ステージに巨大なスクリーンが映画館のように浮かび上がった。どの角度から見ても同じものを見せる為なのか、すぐさま水晶玉のような球体へと形状を変化させた。
球体内部に映し出された場所は、近未来のような世界で、俺の元いた世界でいう、東京に似ていた。
『……ハロー?聞こえてる?生徒諸君!?』
学園長は球体内でふわふわと手を振りながらこちらに顔を向ける。
『いまボクがいる世界はねー!!決闘の為だけに使用される異世界だよ!!今は中継みたいな感じでそっちに伝えているんだ!……え?そんな都合よく異世界があるのかって?あははっ!まさか!ボクが創ったに決まってるだろう?』
いや異世界創るって……さらっと言ってるけど…それもうチートとか通り越して神じゃね?
『………じゃあ行くぞ……』
映像は魔王である少年へと移行する。それを遮るように学園長は手を忙しなくぶんぶん振って止める。
『わー!!待った待った!最後に説明させてよー!』
『…………』
魔王の沈黙を是ととったのか学園長は俺たちに再び視線を戻す。
『いいかい?この世界では決闘ルール・内容は例外を除き、対戦者両者で決めるんだ。一方的にルール・内容は決められないよ!…例外を除いて。この世界では相手に死を与える以外がルールに沿っていれば全てが許されるのさ!』
『………今回のルール…互いに殺してはいけない…内容は俺様がてめぇに一撃を通したら俺様の勝ち、てめぇが防いだらてめぇの勝ち……だろ?…』
『さっすがー魔王!分かってるー!じゃあそゆことだから!始めるよー』
……ようは、ルールとか勝利条件とかは両者が共同で確認しながら作るってわけか…
『…………行くぞ……くそガキ!!』
ここからでも都市が震えているのが分かるほど、向こうでは絶望的な力が解放されようとしていた。魔王の力は、同じ場所に立っていないのに、冷や汗と戦慄が止まらない。
対する学園長は余裕綽々の顔で仁王立ち。恐れるどころか、一歩も動く気は無いようだ。
誰もが押し黙る静寂の中、時は満ちた。魔王の手のひらにどす黒い塊が収束に禍々しい閃光を解き放つ。

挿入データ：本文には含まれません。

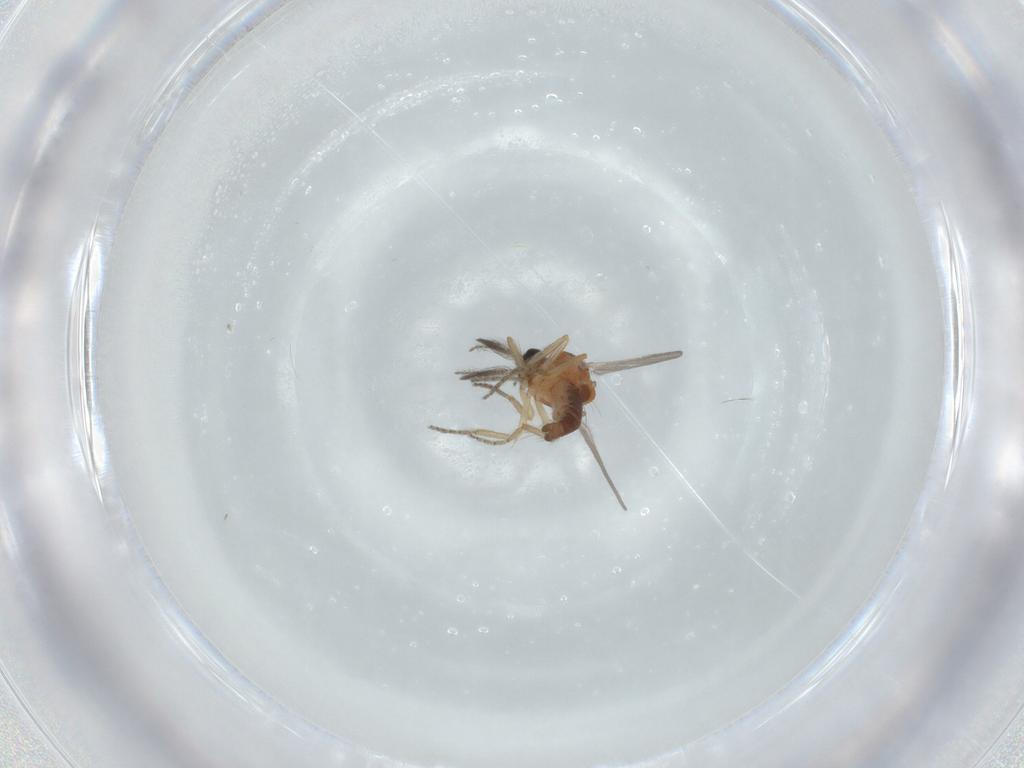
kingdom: Animalia
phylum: Arthropoda
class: Insecta
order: Diptera
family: Ceratopogonidae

『…………これで…沈めぇぇえええええええええええええええ!』
『………』
ん…今、学園長が何かしゃべった気が…
そんなこと気にする間もなく魔王の手から空間一杯に放たれる超極太光線は、一瞬にして、画面全てを漆黒の世界へと塗り上げる。別空間で起こっているはずなのに、胸に大きな衝撃が響いた気がした。
しばらくして映像に変化が表われ始める。だがそこには先程の近未来的な街は無く、辺りに広がっているのは荒々しい岩肌のみで、まるで世界が終焉を迎えたようだった。そんな世界に誰かが立っているわけが…
……いや、いた。圧倒的な殺意を宿した魔王と、仁王立ちのまま笑う……勝者の姿が。
『……ボクの能力……それは、<真理構成>…さっきは【ボクに攻撃は効かない】っていう真理を創ったのさ!どう?凄いでしょー!?』
屈託の無い笑みは…ただ俺たち新入生を呆然とさせるしかなかった。暁でさえ、瞬きを繰り返すだけでしゃべりはしなかった。
まるで神みたいじゃなくて……神じゃね?しかもそこらへんの神より圧倒的につえーよ!!…いや神にあったこと無いけどさ。